China Said to Mull Wind, Solar Power Tariff Cuts Through 2020Bloomberg News
China eyes reducing wind tariffs by as much as 5.8% in 2016
Reductions for solar projects will be as much as 5.6% in 2016
China is considering cutting the preferential rate it offers wind and solar power developers because the surcharges slapped onto electricity bills to pay for clean-energy subsidies aren’t high enough.
The National Development and Reform Commission, China’s top economic planning agency, plans to cut the tariffs annually in the five years through 2020 to make electricity from clean sources more competitive compared with coal power, according to a document seen by Bloomberg.
China proposes reducing tariffs for wind farms by as much as 5.8 percent in 2016 from current levels and by another 19 percent in 2020 from the 2016 tariff levels. Reductions for solar power projects will be as much as 5.6 percent in 2016 and another 15 percent in 2020, according to the document.
The mismatch between surcharges and what the government pays out to developers of renewable projects is threatening the nation’s plans to use clean energy as part of efforts to combat climate change.
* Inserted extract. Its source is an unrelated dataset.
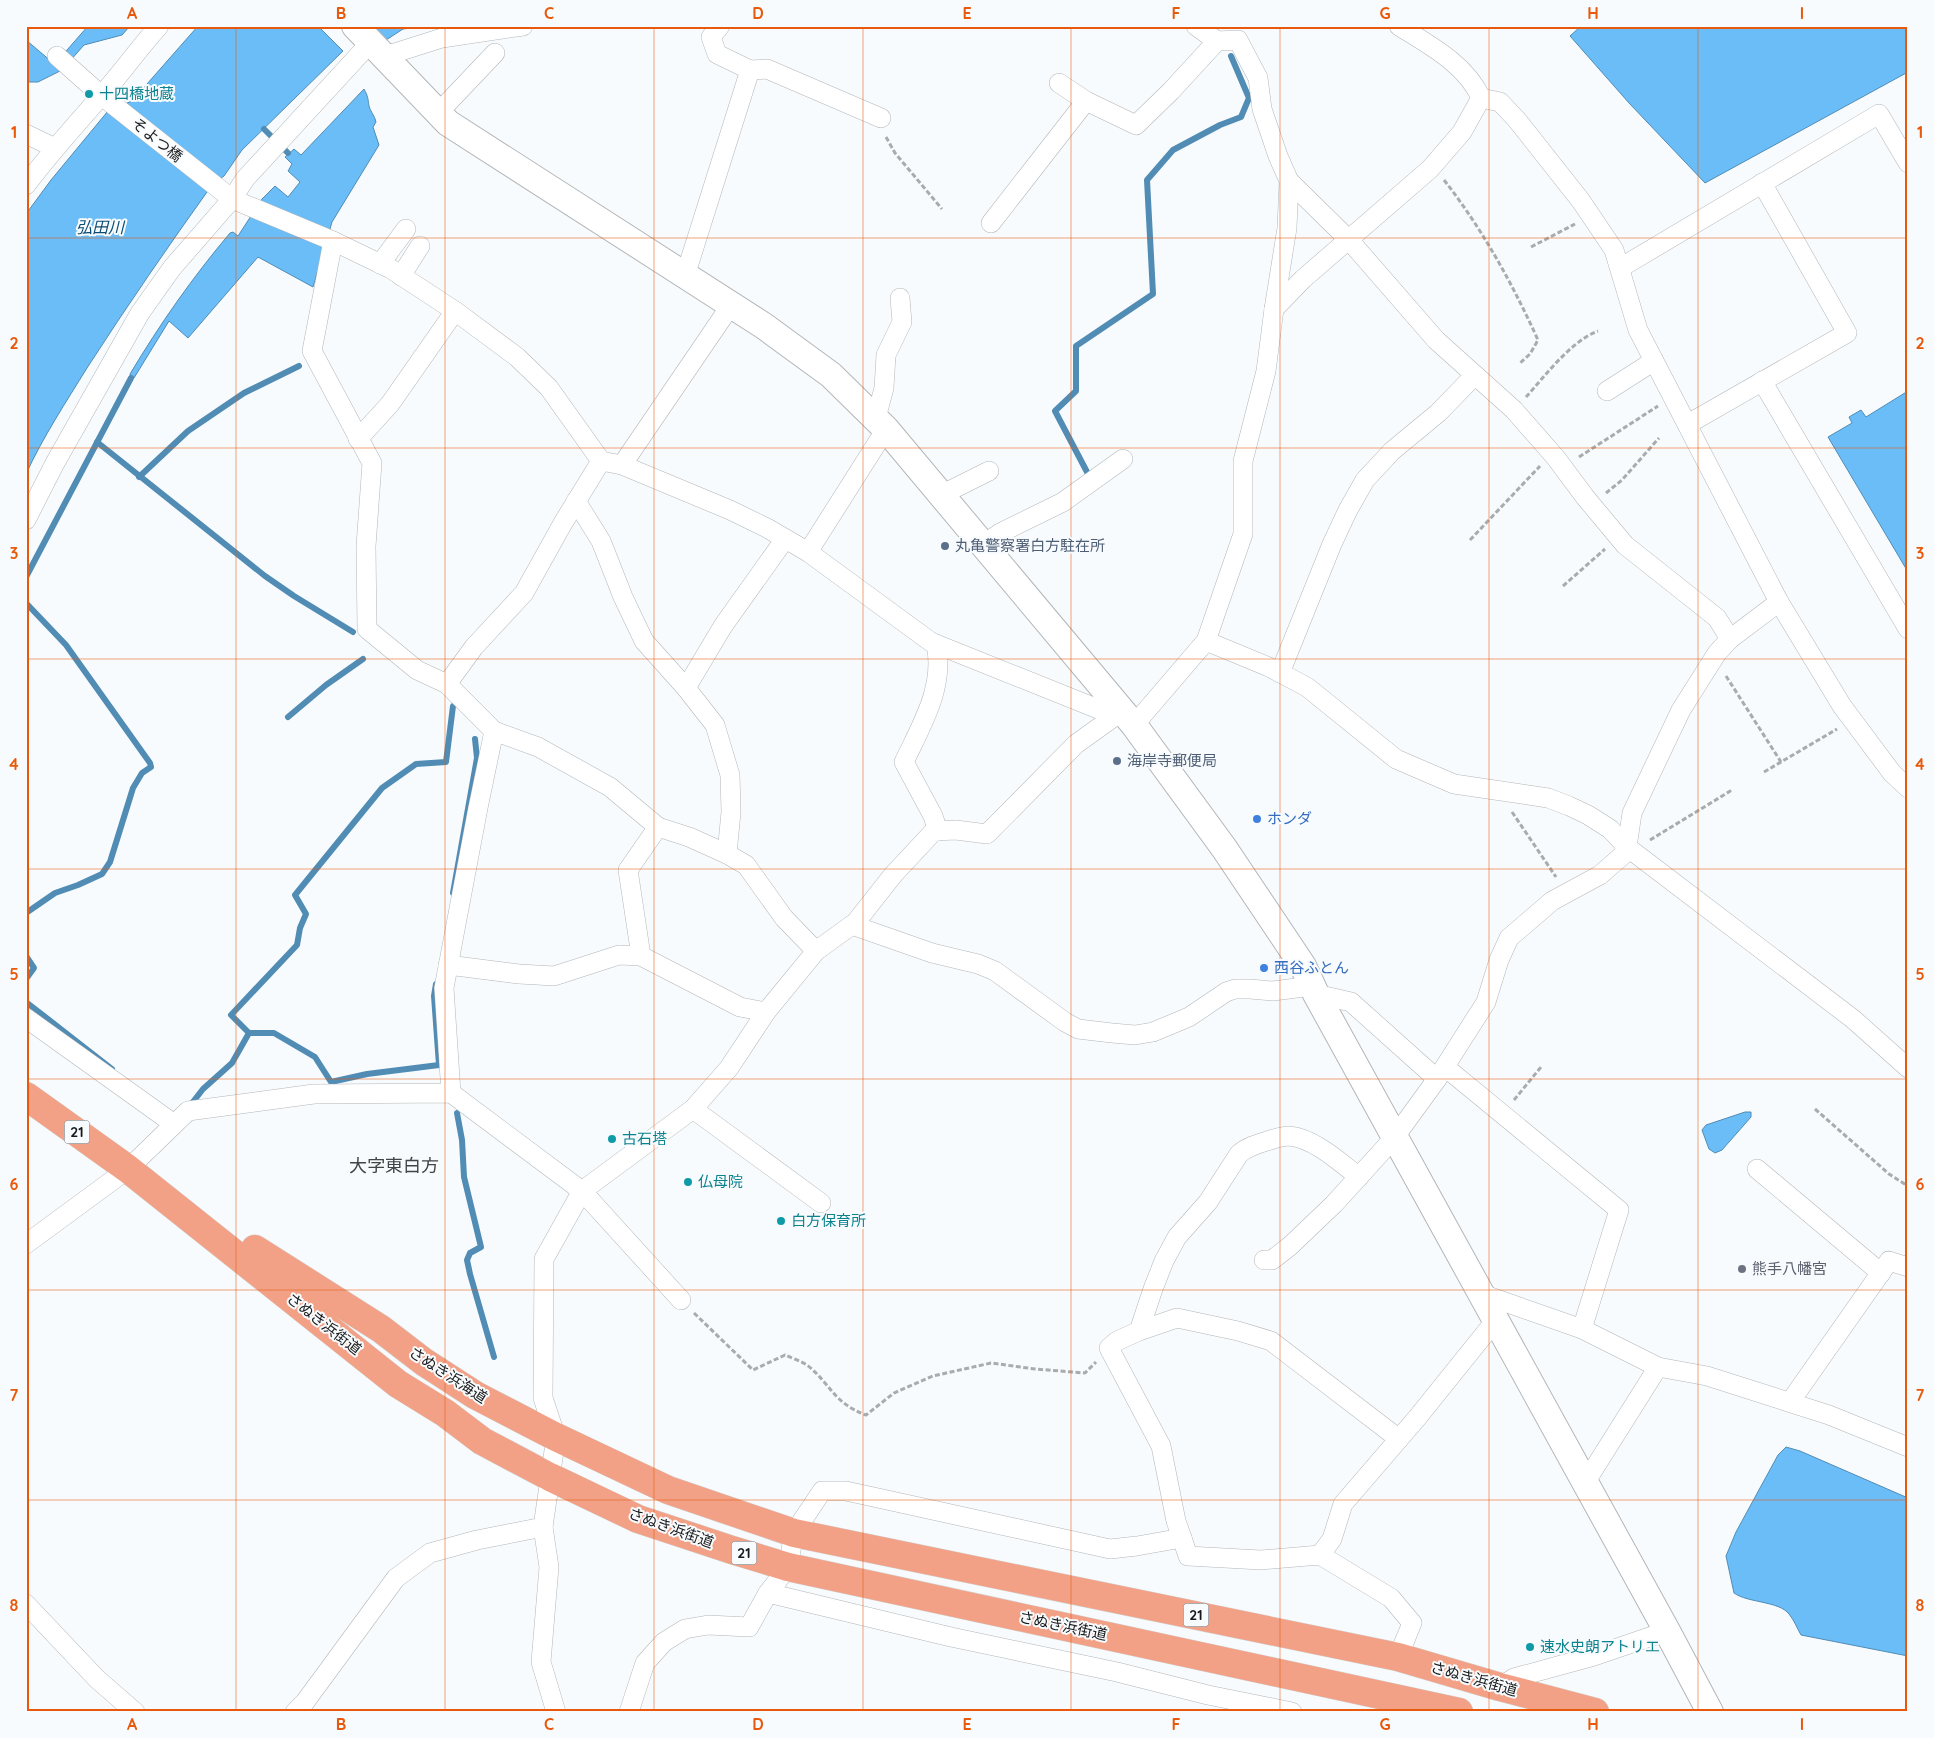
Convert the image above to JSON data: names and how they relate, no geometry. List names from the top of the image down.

The cuts may have a larger impact on wind power because turbine costs are forecast to drop only about 9 percent by 2020, said Zhou Yiyi, a Shanghai-based analyst from Bloomberg New Energy Finance.
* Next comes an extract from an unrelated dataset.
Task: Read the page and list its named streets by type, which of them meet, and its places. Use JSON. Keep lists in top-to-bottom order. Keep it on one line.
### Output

"The room for a reduction in solar technology costs is bigger than that of wind power," Zhou said.
China Longyuan Power Group Corp., the nation’s biggest wind-farm operator, declined as much as 5.4 percent, the biggest decrease since Sept. 23, 2014, to HK$7.21 in Hong Kong trading. Huaneng Renewables Corp. slumped as much as 6.6 percent.
"The reductions will be negative for developers or operators’ profitability," discouraging the market, said Louis Sun, an analyst at BOCOM International Holdings Co. in Shanghai.
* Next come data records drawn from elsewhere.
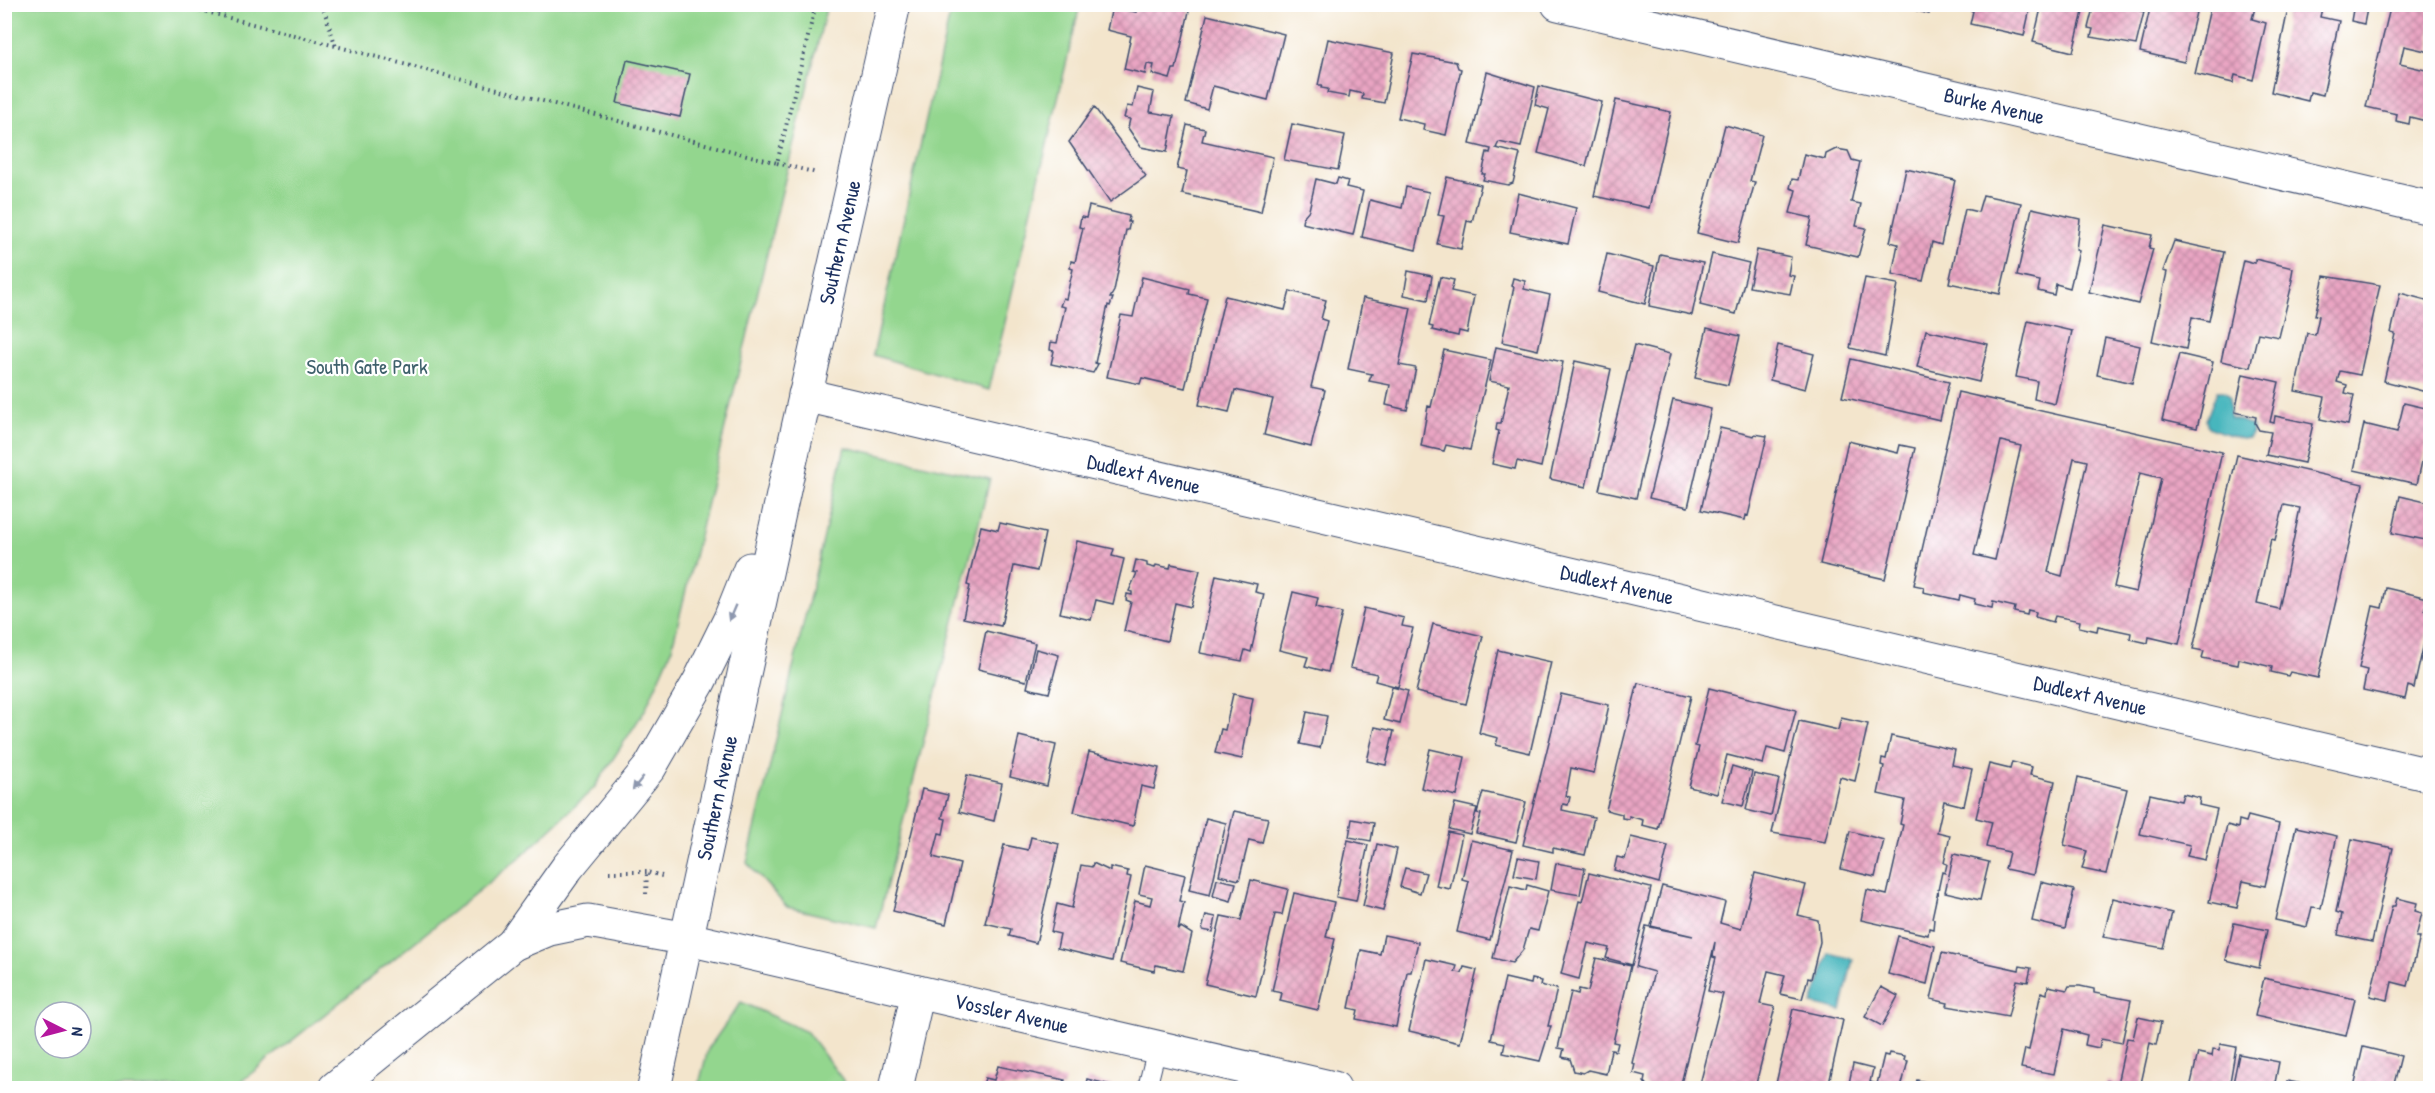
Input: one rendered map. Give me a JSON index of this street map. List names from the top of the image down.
{
  "streets": {
    "street": [
      "Burke Avenue",
      "Southern Avenue",
      "Dudlext Avenue",
      "Vossler Avenue"
    ]
  },
  "crossings": [
    ["Southern Avenue", "Dudlext Avenue"],
    ["Southern Avenue", "Vossler Avenue"]
  ],
  "parks": ["South Gate Park"],
  "north": "right"
}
Should operational costs decline sharply, the NDRC will study whether to cut the tariffs previously awarded, according to the document.
The NDRC is seeking comment from the two industries. Once agreement is reached, the cuts will come into effect from Jan. 1, 2016. A fax sent to the NDRC seeking comment wasn’t immediately answered.
China Business News reported the possible reductions on Thursday.